I was literally researching a word for a college class when the thought just came to me. So I looked it up and as we all know, dictionaries haven’t always been on hand to show us the meaning of words we don’t know. The first English book that was called a dictionary wasn’t written until around 1552 or so and the first English dictionary listing ordinary words as well as difficult words was published in 1702. About 50 years later, the renowned English writer Samuel Johnson brought out his own dictionary, which he wrote entirely by himself over an eight-year period!
By this stage, dictionaries had evolved to contain textual references for most words, and were arranged alphabetically, rather than by topic (a previously popular form of arrangement, which meant all animals would be grouped together, etc.).
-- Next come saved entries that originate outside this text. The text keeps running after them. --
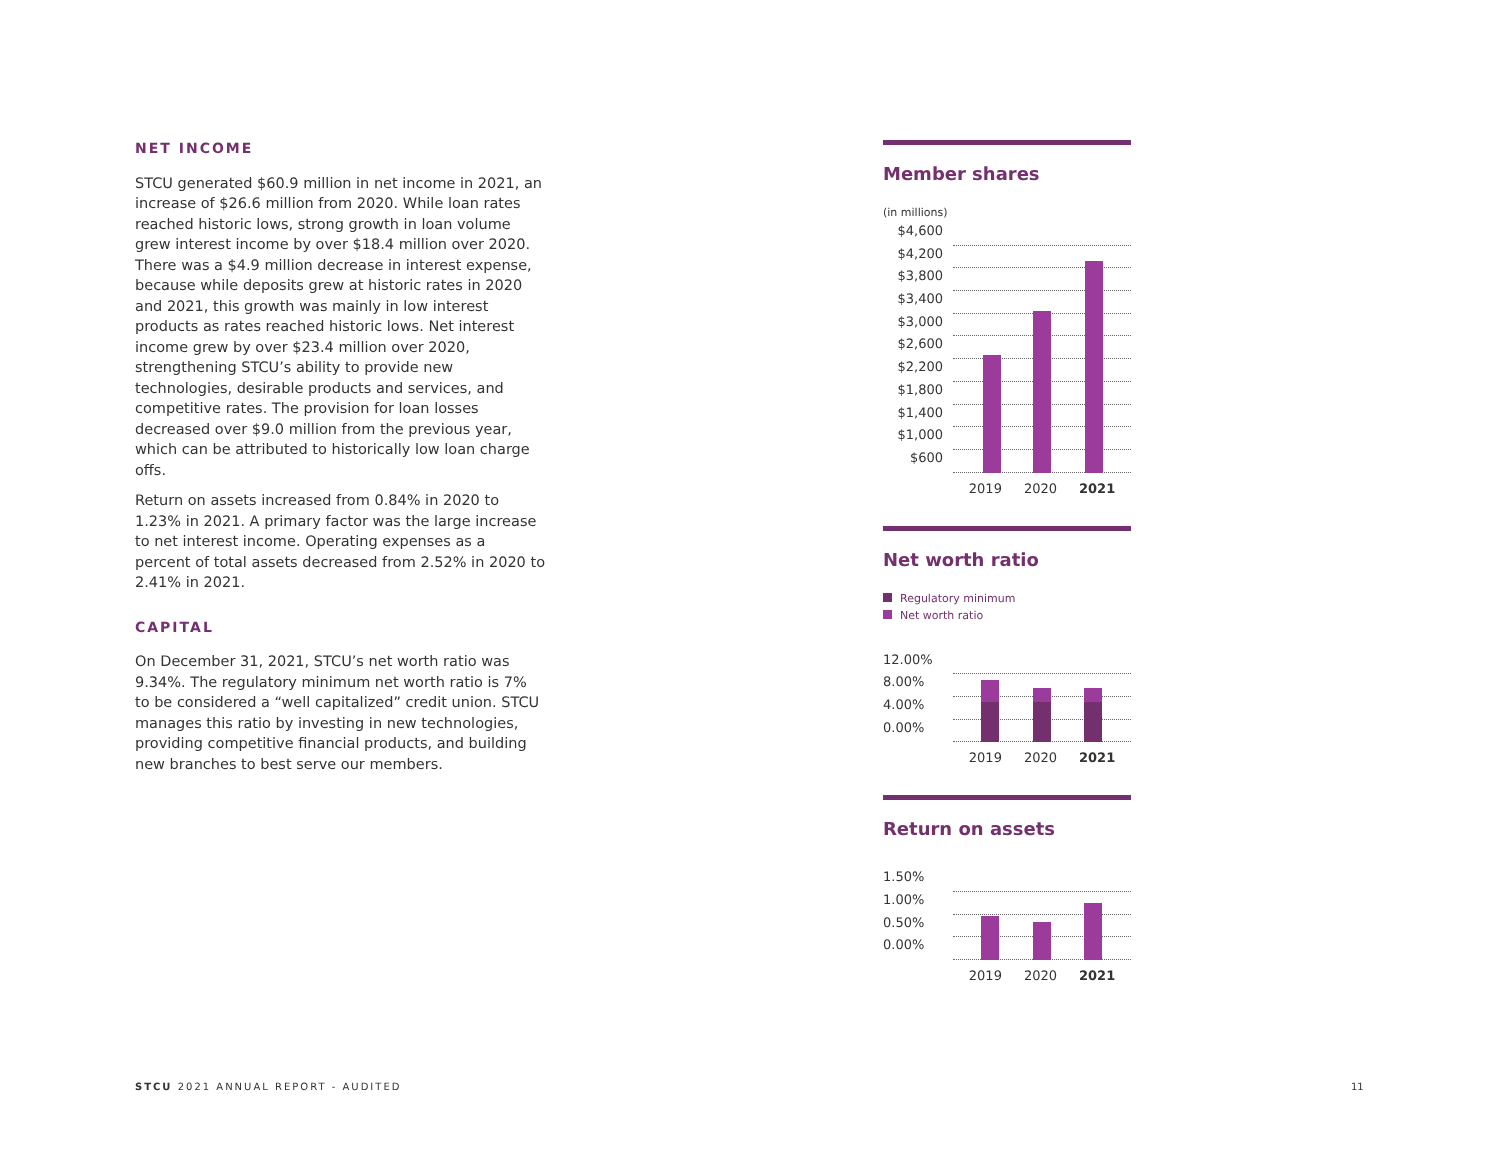NET INCOME
STCU generated $60.9 million in net income in 2021, an increase of $26.6 million from 2020. While loan rates reached historic lows, strong growth in loan volume grew interest income by over $18.4 million over 2020. There was a $4.9 million decrease in interest expense, because while deposits grew at historic rates in 2020 and 2021, this growth was mainly in low interest products as rates reached historic lows. Net interest income grew by over $23.4 million over 2020, strengthening STCU’s ability to provide new technologies, desirable products and services, and competitive rates. The provision for loan losses decreased over $9.0 million from the previous year, which can be attributed to historically low loan charge offs.
Return on assets increased from 0.84% in 2020 to 1.23% in 2021. A primary factor was the large increase to net interest income. Operating expenses as a percent of total assets decreased from 2.52% in 2020 to 2.41% in 2021.
CAPITAL
On December 31, 2021, STCU’s net worth ratio was 9.34%. The regulatory minimum net worth ratio is 7% to be considered a “well capitalized” credit union. STCU manages this ratio by investing in new technologies, providing competitive financial products, and building new branches to best serve our members.
Member shares
(in millions)
$4,600
$4,200
$3,800
$3,400
$3,000
$2,600
$2,200
$1,800
$1,400
$1,000
$600
2019 2020 2021
Net worth ratio
Regulatory minimum
Net worth ratio
12.00%
8.00%
4.00%
0.00%
2019 2020 2021
Return on assets
1.50%
1.00%
0.50%
0.00%
2019 2020 2021
STCU 2021 ANNUAL REPORT - AUDITED
11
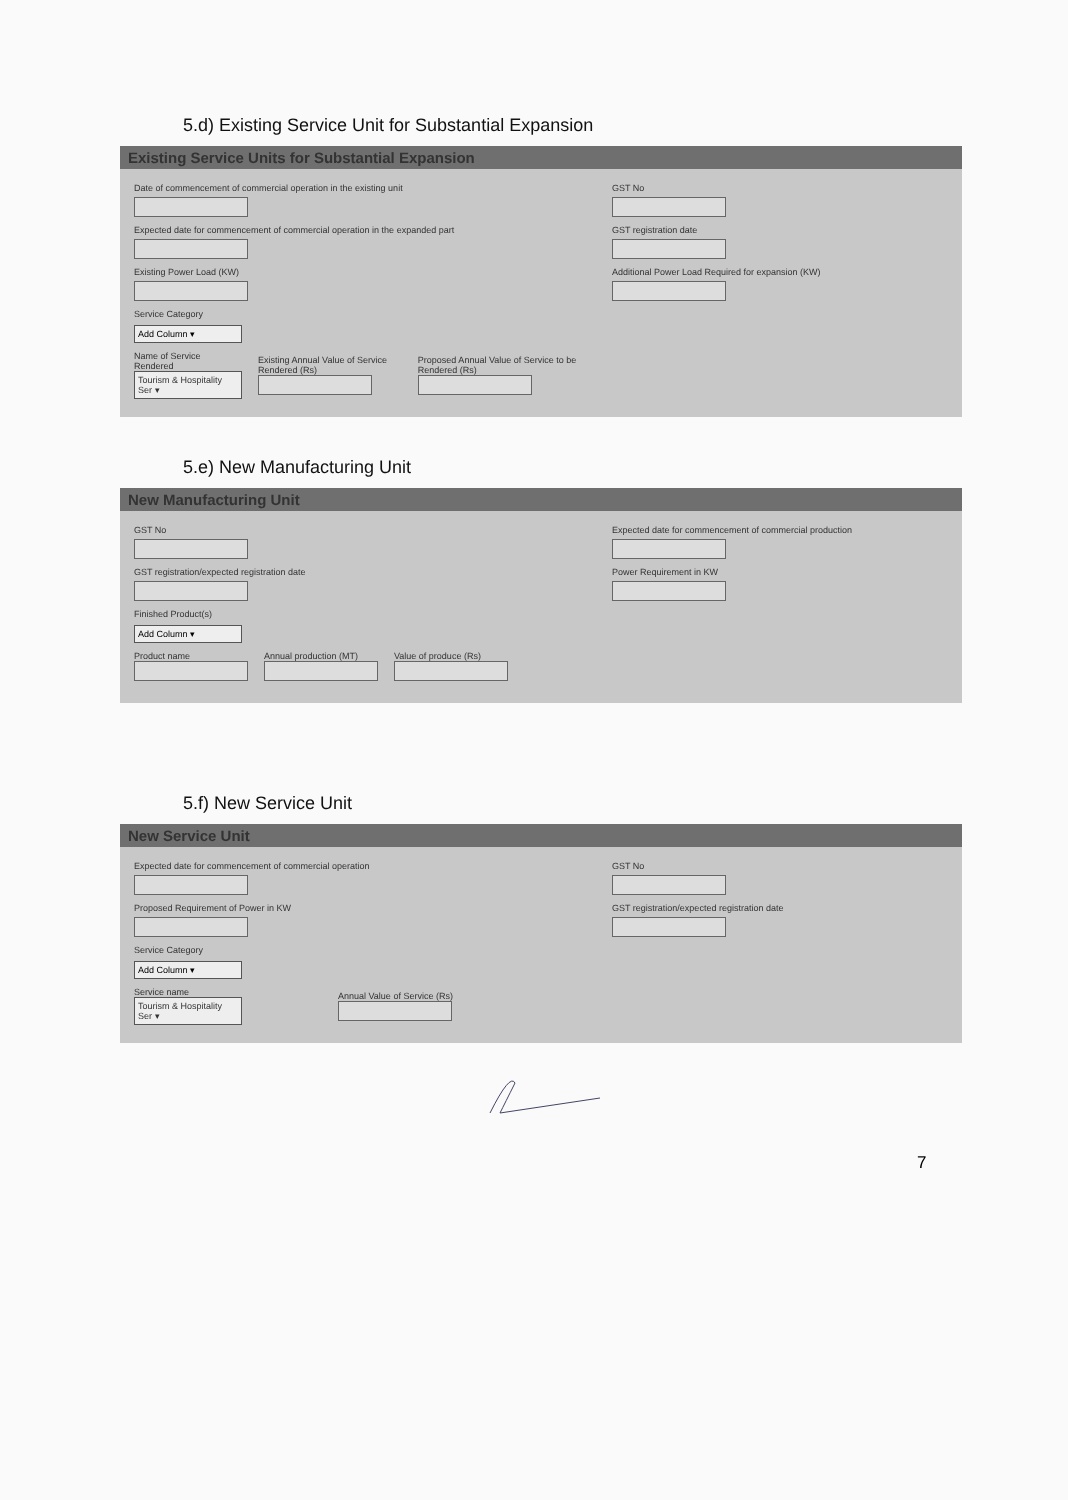5.d) Existing Service Unit for Substantial Expansion
Existing Service Units for Substantial Expansion
Date of commencement of commercial operation in the existing unit
Expected date for commencement of commercial operation in the expanded part
Existing Power Load (KW)
Service Category
Add Column ▾
Name of Service Rendered
Tourism & Hospitality Ser ▾
Existing Annual Value of Service Rendered (Rs)
Proposed Annual Value of Service to be Rendered (Rs)
GST No
GST registration date
Additional Power Load Required for expansion (KW)
5.e) New Manufacturing Unit
New Manufacturing Unit
GST No
GST registration/expected registration date
Finished Product(s)
Add Column ▾
Product name
Annual production (MT)
Value of produce (Rs)
Expected date for commencement of commercial production
Power Requirement in KW
5.f) New Service Unit
New Service Unit
Expected date for commencement of commercial operation
Proposed Requirement of Power in KW
Service Category
Add Column ▾
Service name
Tourism & Hospitality Ser ▾
Annual Value of Service (Rs)
GST No
GST registration/expected registration date
7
Johnson’s masterwork could be judged as the first to bring all these elements together, creating the first ‘modern’ dictionary
Webster published his first American dictionary in 1806, with about 40,000 words. In 1828, he brought out another with almost twice as many words. Webster’s name still appears on many American dictionaries. But the word Webster’s has come to be just a title, like the word dictionary itself, and anyone who publishes a dictionary can call it Webster’s.
But I’m a history person so I decided to look deeper or deeper in time if you will.
I found out that, the oldest known dictionaries were cuneiform tablets with a bilingual wordlists, discovered in Ebla (modern Syria) and dated roughly 2300B.C. The early 2nd millennium B.C. glossary is the canonical Babylonian version of such bilingual Sumerian wordlists. A Chinese dictionary, the c. 3rd century B.C. Erya, was the earliest surviving monolingual dictionary; although some sources say that the 800 B.C. Shizhoupian as a “dictionary”.
Just scratching the surface of this topic but…..Your Thoughts?